Task-to-region allocation is denoted as ${\mathbf{PR}}_{\mathbf{i}}=\{\mathbf{R}{\mathbf{N}}_{\mathbf{0}},\mathbf{R}{\mathbf{N}}_{\mathbf{1}},...,\mathbf{R}{\mathbf{N}}_{\mathbf{m}}\}$, and i represents the label of the task mapping to the region. ${\mathbf{PR}}_{\mathbf{i}}$ includes a number of reconfiguration nodes which is mapped to this region. It clearly shows the mapping relationship between tasks and regions. Every region has its own attributes, such as region size and region resource types. Region size depends on the all reconfiguration nodes’ maximal requirement about a certain resource type.

The reconfiguration order is denoted as O. As mentioned before, each reconfiguration node corresponds to a unique ROV, and tasks within a node have a common ROV. O is a two-dimensional vector composed of several one-dimensional vectors, each of which can be interpreted as a location to store the reconfiguration nodes. Each location has a unique number called ROV which is used to represent the reconfigurable order of each reconfiguration node. ROV stands for the priority of the node during reconfiguration phase. The smaller ROV stand for the higher the priority and the earlier the reconfiguration phase occurs. Reconfiguration nodes are arranged in O according to the value of ROV. Because each location holds a reconfiguration node, single location can possess one or more tasks that share the same ROV.

4.3. Disturbance Method with Module Merging

In this subsection, in conjunction with the previous content, we specifically elaborate disturbance method with module merging.

In order to ensure the complete coverage of the solution space, the whole disturbance process is divided into two parts: first, single task $n_d$ is selected to disturb, and then module merging with $n_d$.

First of all, selecting a task $n_d$ randomly as a new reconfigured node and disturbing the current solution which are the necessary steps for generating new solution.

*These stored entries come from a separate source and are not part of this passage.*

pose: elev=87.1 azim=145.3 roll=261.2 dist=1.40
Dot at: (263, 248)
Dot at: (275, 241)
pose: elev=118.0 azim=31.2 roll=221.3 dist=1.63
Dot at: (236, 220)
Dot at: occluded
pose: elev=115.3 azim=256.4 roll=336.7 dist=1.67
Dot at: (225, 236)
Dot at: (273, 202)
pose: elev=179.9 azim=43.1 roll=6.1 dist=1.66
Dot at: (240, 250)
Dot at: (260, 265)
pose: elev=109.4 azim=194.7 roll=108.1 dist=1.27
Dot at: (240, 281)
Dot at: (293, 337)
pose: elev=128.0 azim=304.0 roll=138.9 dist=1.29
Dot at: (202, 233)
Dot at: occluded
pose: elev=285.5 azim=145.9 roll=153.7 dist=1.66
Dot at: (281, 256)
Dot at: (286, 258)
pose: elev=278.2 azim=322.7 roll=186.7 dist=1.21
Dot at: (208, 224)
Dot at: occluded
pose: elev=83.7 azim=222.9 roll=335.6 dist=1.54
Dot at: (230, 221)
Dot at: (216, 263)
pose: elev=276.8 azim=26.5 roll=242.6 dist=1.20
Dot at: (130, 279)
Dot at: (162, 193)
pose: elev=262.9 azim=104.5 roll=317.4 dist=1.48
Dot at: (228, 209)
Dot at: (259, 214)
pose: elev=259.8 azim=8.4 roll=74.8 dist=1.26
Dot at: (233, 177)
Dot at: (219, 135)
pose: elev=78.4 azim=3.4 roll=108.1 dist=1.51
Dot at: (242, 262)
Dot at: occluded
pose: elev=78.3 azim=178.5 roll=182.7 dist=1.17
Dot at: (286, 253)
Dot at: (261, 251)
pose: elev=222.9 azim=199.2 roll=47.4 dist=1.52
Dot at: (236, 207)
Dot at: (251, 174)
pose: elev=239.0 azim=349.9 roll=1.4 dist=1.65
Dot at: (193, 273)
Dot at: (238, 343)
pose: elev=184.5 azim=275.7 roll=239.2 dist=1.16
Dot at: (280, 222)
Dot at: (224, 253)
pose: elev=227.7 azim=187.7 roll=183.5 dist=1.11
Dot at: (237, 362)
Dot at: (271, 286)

The disturb method is “Insert After Remove (IAR)” proposed in [29]. The action of disturbing solution is divided as two parts including disturb reconfiguration order $\mathbf{O}$ and PR. Therefore, the specific operation of IAR is to delete a reconfiguration node in O and region PR, and then insert the reconfiguration node in a certain position of O and PR.

In the variant of $\mathbf{O}$, $n_d$ can be inserted into a new location in $\mathbf{O}$ called candidate location after it is deleted from its primary location, which means it gives $n_d$ a new ROV. After finishing the disturbance of O, it as well needs to disturb PR. We should remove $n_d$ from its primary belong region and insert it into a new region.

Then, merging $n_d$ with a reconfiguration node below its location in O. It also means $n_d$ and that reconfiguration node have the same ROV. Noting that when the location of $n_d$ is in the back of O, which represents there is no reconfiguration node below its location, it will be merged with the previous one. The same merge motion should be occurred in region as well. We remove all tasks among reconfiguration node and $n_d$ and put them into the uniform region. In the meantime, $n_d$ and the reconfiguration node form a new reconfiguration node in the solution.

4.4. Solution Feasibility Evaluation

The partial solution to the target problem modeled by the solution structure introduced in the former subsection may be infeasible. Since evaluating the solution feasibility before SL computation is essential, we analyze the feasibility of the partial solution in this subsection.

Two kinds of infeasible conditions for the partial solution are considered in the model, i.e., the resource conflicting condition and the execution infeasible condition.

4.4.1. Resource Conflicting Condition

As described in Equation (5), there is a resource constraint relationship between regions and FPGA. When the sum of any resource type of all regions exceeds the resource volume of the FPGA, we call this solution the resource infeasible solution.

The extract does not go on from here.